*** Begin section ***

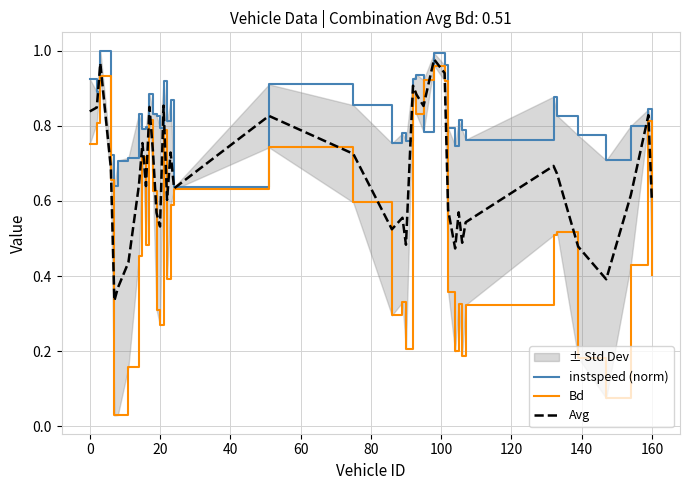

What is the value of the instspeed (norm) point at the 13th from the left?

0.8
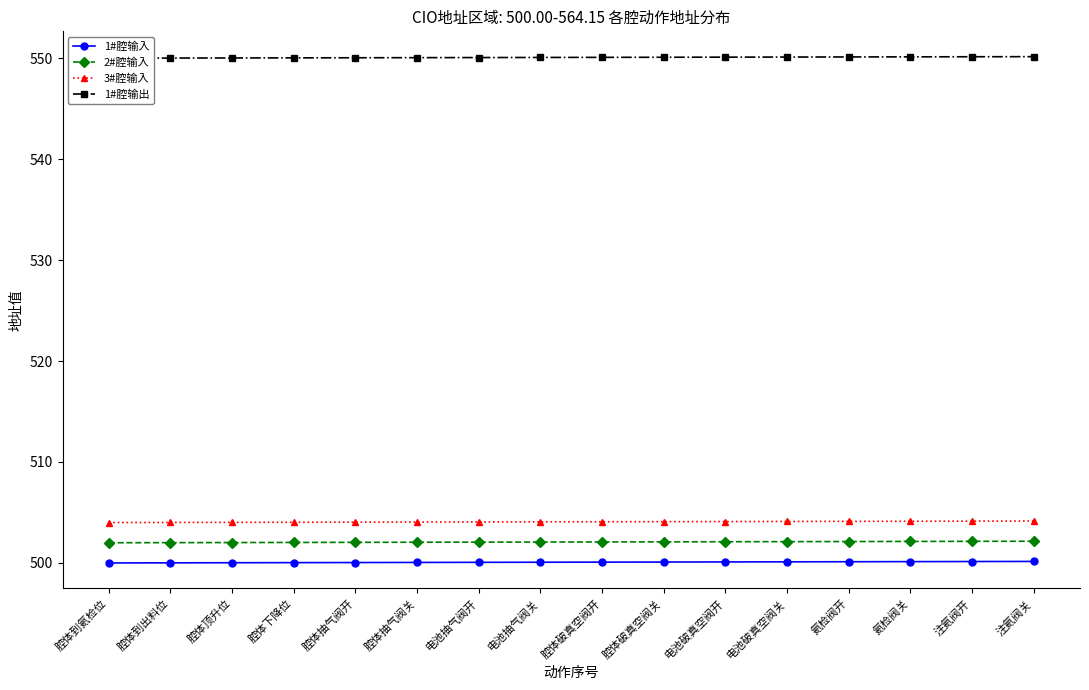

List the series in order of their peak value, highest first.

1#腔输出, 3#腔输入, 2#腔输入, 1#腔输入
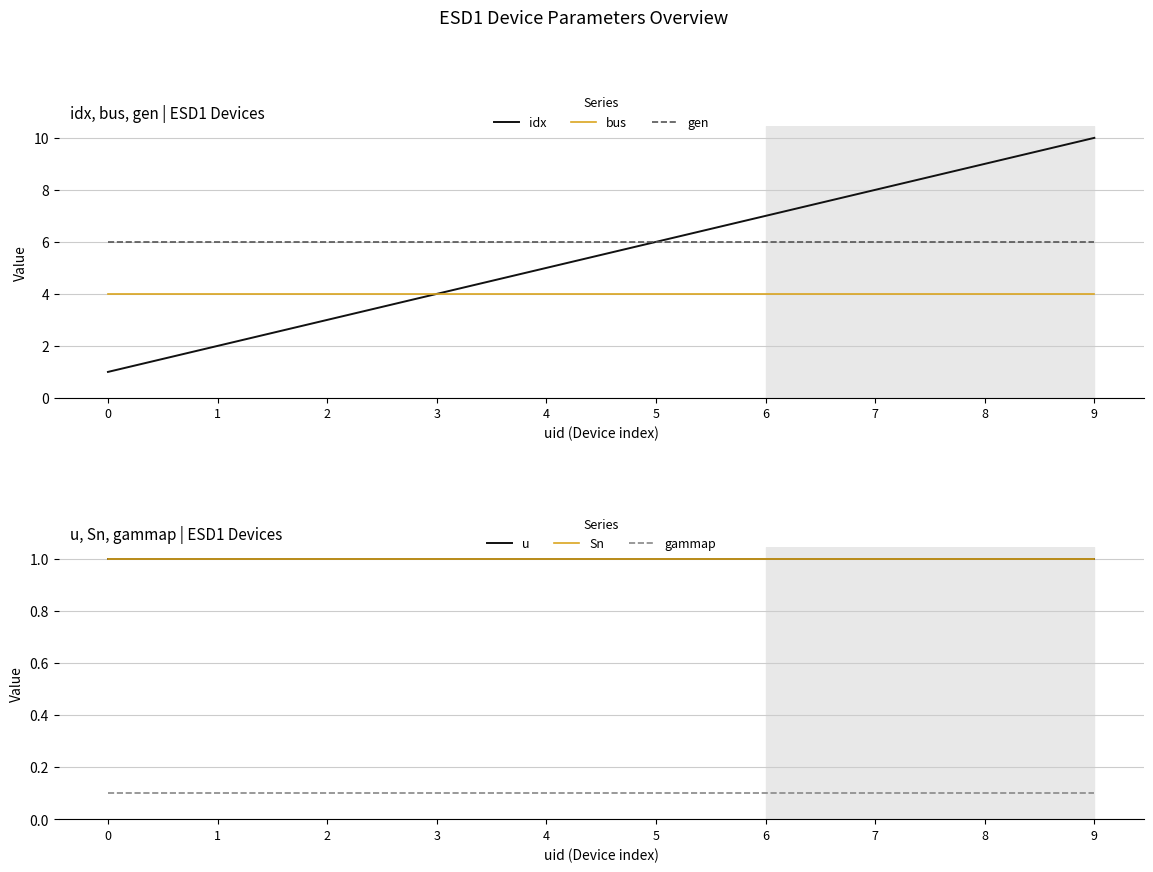

Which has a higher value, 4 or 9?

9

*** End section ***

◆ WHAT TO DO
Reproduce the lines word for word, from the line containing "1#腔输出, 3#腔输入, 2#腔输入, 1#腔输入" through the last of the lines, with both ends included. Leave the pictures out.

◆ EXERCISE OUTPUT
1#腔输出, 3#腔输入, 2#腔输入, 1#腔输入

Which has a higher value, 4 or 9?

9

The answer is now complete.